Energy & Environment: Obama's Top Priorities

During a debate with John McCain in October, President-Elect Obama was asked what his top priority would be upon entering the White House. He was clear and concise in his answer; energy.

Obama explained that our energy problems were directly tied to rising consumer costs, dangerous foreign policy decisions and slowing job creation. He saw investment in domestic energy as a solution to both economic and international challenges.

As the new administration is created and indications of priorities begin to appear, ther are signs that Barack Obama is keeping his promise on energy reform.

First, just two weeks ago, Obama told Joe Klein of Newsweek that his number one priority upon entering office is addressing the energy and environmental crises' facing our country. Many are suggesting this will happen quickly if Obama and Congressional Democrats include funding for energy infrastructure re-building and new energy development in a fresh economic stimulus package that could soon take shape.

Second, Obama has already selected very experienced environmental advisers to head his energy and environment transition team. The man in charge of transitioning the Department of the Interior, the Environmental Protection Agency and the Department of Energy is David Hayes, former deputy secretary of the Department of the Interior under Bill Clinton. In addition, Clinton's EPA Administrator Carol Browner and Department of the Interior Solicitor John Leashy join several other environmental advisers from the Clinton administration to help in the transition.

Third, Obama is considering well-known progressive leaders for posts in environmental agencies and inside the White House. Jason Grumet, President of the Bipartisan Policy Center and a leader in the Obama campaign on energy issues, is being considered for a top spot in the administration. Robert Kennedy, Jr., son of Robert Kennedy and famous environmental activist, is reportedly being considered for the head of the Environmental Protection Agency.
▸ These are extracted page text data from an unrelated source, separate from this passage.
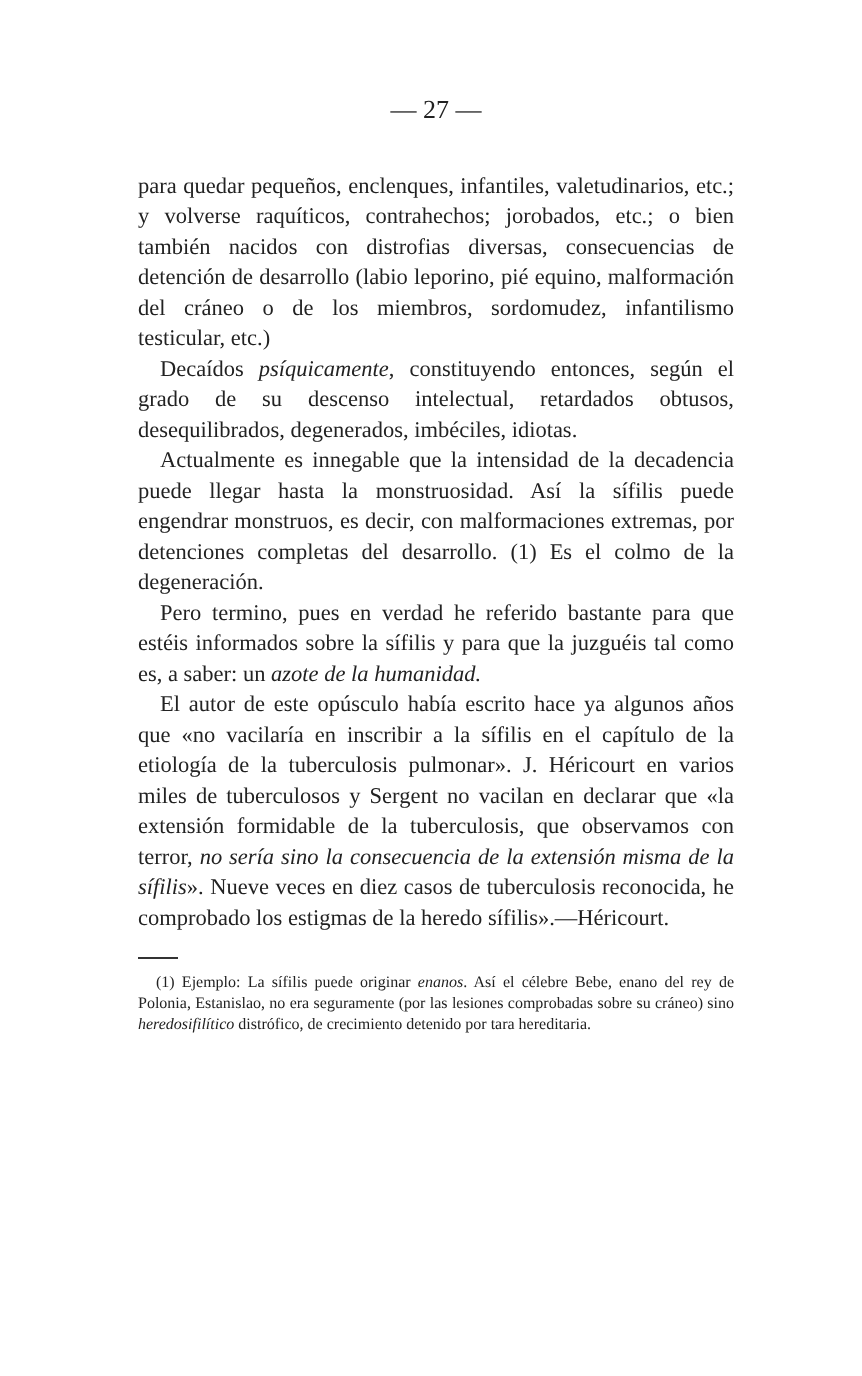— 27 —
para quedar pequeños, enclenques, infantiles, valetudinarios, etc.; y volverse raquíticos, contrahechos; jorobados, etc.; o bien también nacidos con distrofias diversas, consecuencias de detención de desarrollo (labio leporino, pié equino, malformación del cráneo o de los miembros, sordomudez, infantilismo testicular, etc.)
Decaídos psíquicamente, constituyendo entonces, según el grado de su descenso intelectual, retardados obtusos, desequilibrados, degenerados, imbéciles, idiotas.
Actualmente es innegable que la intensidad de la decadencia puede llegar hasta la monstruosidad. Así la sífilis puede engendrar monstruos, es decir, con malformaciones extremas, por detenciones completas del desarrollo. (1) Es el colmo de la degeneración.
Pero termino, pues en verdad he referido bastante para que estéis informados sobre la sífilis y para que la juzguéis tal como es, a saber: un azote de la humanidad.
El autor de este opúsculo había escrito hace ya algunos años que «no vacilaría en inscribir a la sífilis en el capítulo de la etiología de la tuberculosis pulmonar». J. Héricourt en varios miles de tuberculosos y Sergent no vacilan en declarar que «la extensión formidable de la tuberculosis, que observamos con terror, no sería sino la consecuencia de la extensión misma de la sífilis». Nueve veces en diez casos de tuberculosis reconocida, he comprobado los estigmas de la heredo sífilis».—Héricourt.
(1) Ejemplo: La sífilis puede originar enanos. Así el célebre Bebe, enano del rey de Polonia, Estanislao, no era seguramente (por las lesiones comprobadas sobre su cráneo) sino heredosifilítico distrófico, de crecimiento detenido por tara hereditaria.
In addition, former Sierra Club president Lisa Renstrom; California Air Resources Board chair Mary Nichols; Pennsylvania Department of Environmental Protection Secretary Kathleen McGinty; and Massachusetts Energy and Environmental Affairs Secretary Ian Bowles, are all also being considered for environmental posts inside the Obama administration.

As things begin to take shape for the new Presidency, all signs point to environmental and energy reform as high priorities for Barack Obama.